START Exercise text

Consider the following example design of a FIR filter. The combinatorial logic from an input or a register to an output or another register contains a sum of products. Loop unrolling and distributed pipelining moves the output registers at the design level to reduce the amount of combinatorial logic, thus increasing clock speed.
The MATLAB code used in the example is a simple FIR filter. The example also shows a MATLAB test bench that exercises the filter.
design_name = 'mlhdlc_fir.m'; testbench_name = 'mlhdlc_fir_tb.m';
Execute the following lines of code to copy the necessary example files into a temporary folder.
mlhdlc_demo_dir = fullfile(matlabroot, 'toolbox', 'hdlcoder', 'hdlcoderdemos', 'matlabhdlcoderdemos'); mlhdlc_temp_dir = [tempdir 'mlhdlc_fir']; % create a temporary folder and copy the MATLAB files cd(tempdir); [~, ~, ~] = rmdir(mlhdlc_temp_dir, 's'); mkdir(mlhdlc_temp_dir); cd(mlhdlc_temp_dir); copyfile(fullfile(mlhdlc_demo_dir, design_name), mlhdlc_temp_dir); copyfile(fullfile(mlhdlc_demo_dir, testbench_name), mlhdlc_temp_dir);
Simulate the design with the testbench prior to code generation to make sure there are no run-time errors.
coder -hdlcoder -new fir_project
Next, add the file 'mlhdlc_fir.m' to the project as the MATLAB Function and 'mlhdlc_fir_tb.m' as the MATLAB Test Bench.
You can refer to Getting Started with MATLAB to HDL Workflow tutorial for a more complete tutorial on creating and populating MATLAB HDL Coder projects.

END Exercise text
START Entries shown

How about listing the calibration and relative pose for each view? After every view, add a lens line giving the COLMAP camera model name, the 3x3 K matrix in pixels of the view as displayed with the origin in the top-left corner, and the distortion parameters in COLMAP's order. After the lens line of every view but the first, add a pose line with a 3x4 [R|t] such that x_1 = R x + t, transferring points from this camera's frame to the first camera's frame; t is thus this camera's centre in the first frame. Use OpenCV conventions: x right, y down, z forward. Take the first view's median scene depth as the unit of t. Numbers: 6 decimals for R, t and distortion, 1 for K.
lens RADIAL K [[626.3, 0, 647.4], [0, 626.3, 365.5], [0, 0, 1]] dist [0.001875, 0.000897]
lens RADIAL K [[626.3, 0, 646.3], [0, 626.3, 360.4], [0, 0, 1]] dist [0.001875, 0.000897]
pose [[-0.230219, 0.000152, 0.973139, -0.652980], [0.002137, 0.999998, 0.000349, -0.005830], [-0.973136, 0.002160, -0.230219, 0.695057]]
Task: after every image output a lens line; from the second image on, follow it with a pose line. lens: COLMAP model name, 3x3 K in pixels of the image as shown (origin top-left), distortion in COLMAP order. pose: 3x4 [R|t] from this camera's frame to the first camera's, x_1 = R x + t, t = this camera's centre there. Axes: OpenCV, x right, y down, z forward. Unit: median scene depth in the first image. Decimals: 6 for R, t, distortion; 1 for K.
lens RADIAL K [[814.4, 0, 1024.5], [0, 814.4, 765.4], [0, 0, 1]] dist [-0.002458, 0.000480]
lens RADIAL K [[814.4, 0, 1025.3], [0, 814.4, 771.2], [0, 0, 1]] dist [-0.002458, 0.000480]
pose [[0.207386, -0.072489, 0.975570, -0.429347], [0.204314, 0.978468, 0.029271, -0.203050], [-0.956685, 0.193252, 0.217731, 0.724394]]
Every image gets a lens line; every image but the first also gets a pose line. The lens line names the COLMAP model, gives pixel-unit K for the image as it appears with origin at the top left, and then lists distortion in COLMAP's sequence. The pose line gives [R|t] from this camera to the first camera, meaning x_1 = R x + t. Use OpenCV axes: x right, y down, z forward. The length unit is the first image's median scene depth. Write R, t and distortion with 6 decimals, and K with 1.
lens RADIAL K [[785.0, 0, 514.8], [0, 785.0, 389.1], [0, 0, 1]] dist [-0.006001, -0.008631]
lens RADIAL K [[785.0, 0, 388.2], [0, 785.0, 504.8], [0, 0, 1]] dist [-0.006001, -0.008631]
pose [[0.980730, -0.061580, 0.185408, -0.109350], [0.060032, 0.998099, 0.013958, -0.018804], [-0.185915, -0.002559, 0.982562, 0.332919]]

END Entries shown

Your tasks:
1. Echo the rows word for word, beginning at the first row and ending with the line that contains "365.5], [0, 0, 1]] dist [0.001875, 0.000897]", including that line.
2. Carry on the FIR filter text from its final sentence.
The FIR filter text and the rows are unrelated material.

Numbered answers:
1.
How about listing the calibration and relative pose for each view? After every view, add a lens line giving the COLMAP camera model name, the 3x3 K matrix in pixels of the view as displayed with the origin in the top-left corner, and the distortion parameters in COLMAP's order. After the lens line of every view but the first, add a pose line with a 3x4 [R|t] such that x_1 = R x + t, transferring points from this camera's frame to the first camera's frame; t is thus this camera's centre in the first frame. Use OpenCV conventions: x right, y down, z forward. Take the first view's median scene depth as the unit of t. Numbers: 6 decimals for R, t and distortion, 1 for K.
lens RADIAL K [[626.3, 0, 647.4], [0, 626.3, 365.5], [0, 0, 1]] dist [0.001875, 0.000897]

2.
To increase the clock speed, the user can set a number of input and output pipeline stages for any design. In this particular example Input pipelining option is set to '1' and Output pipelining option is set to '20'. Without any additional options turned on these settings will add one input pipeline register at all input ports of the top level design and 20 output pipeline registers at each of the output ports.
If the option 'Distribute pipeline registers' is enabled, HDL Coder tries to reposition the registers to achieve the best clock frequency.
In addition to moving the input and output pipeline registers, HDL Coder also tries to move the registers modeled internally in the design using persistent variables or with system objects like dsp.Delay.
Additional opportunities for improvements become available if you unroll loops. The 'Unroll Loops' option unrolls explicit for-loops in MATLAB code in addition to implicit for-loops that are inferred for vector and matrix operations. 'Unroll Loops' is necessary for this example to do distributed pipelining.
Launch the Workflow Advisor and right click on the 'Code Generation' step. Choose the option 'Run to selected task' to run all the steps from the beginning through the HDL code generation.
Run the logic synthesis step with the following default options if you have ISE installed on your machine.
In the synthesis report, note the clock frequency reported by the synthesis tool without any optimization options enabled.
When you synthesize the design with the loop unrolling and distributed pipelining options enabled, you see a significant clock frequency increase with pipelining options turned on.
Run the following commands to clean up the temporary project folder.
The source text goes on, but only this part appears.